* [Your instructions]: Your reply should consist of one number: how many lines below contain "Have".

* [Records for the exercise]:
/---

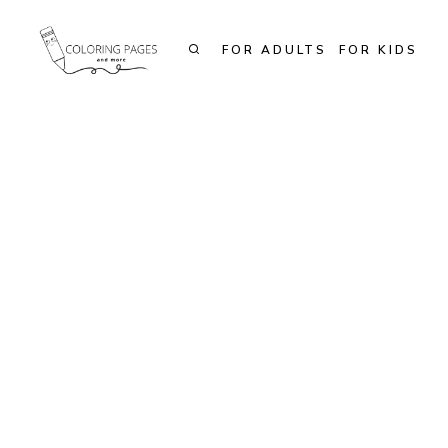
Skip
to
FOR ADULTS
FOR KIDS
content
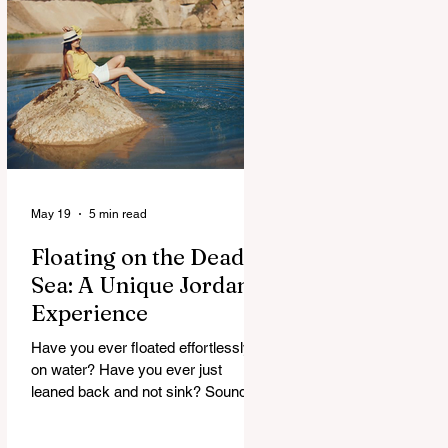
maybe, but curious. And Jordan, it
doesn’t rush. It slowly unfolds. One
moment you’re in a buzzing city,
next you’re staring at something built
thousands of years ago. It’s strange.
Beautiful. A
May 19
5 min read
Floating on the Dead
Sea: A Unique Jordan
Experience
Have you ever floated effortlessly
on water? Have you ever just
leaned back and not sink? Sounds
strange, right. But that’s exactly
what happens at the Dead Sea. No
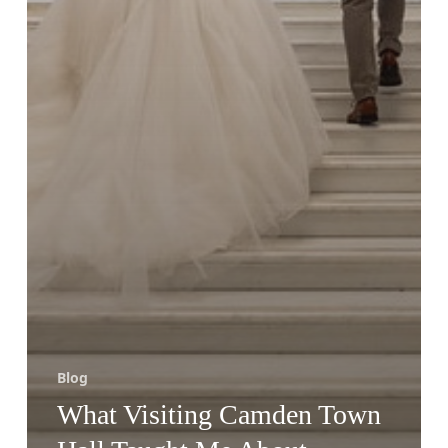
Blog
What Visiting Camden Town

\---

* [Output below]: 2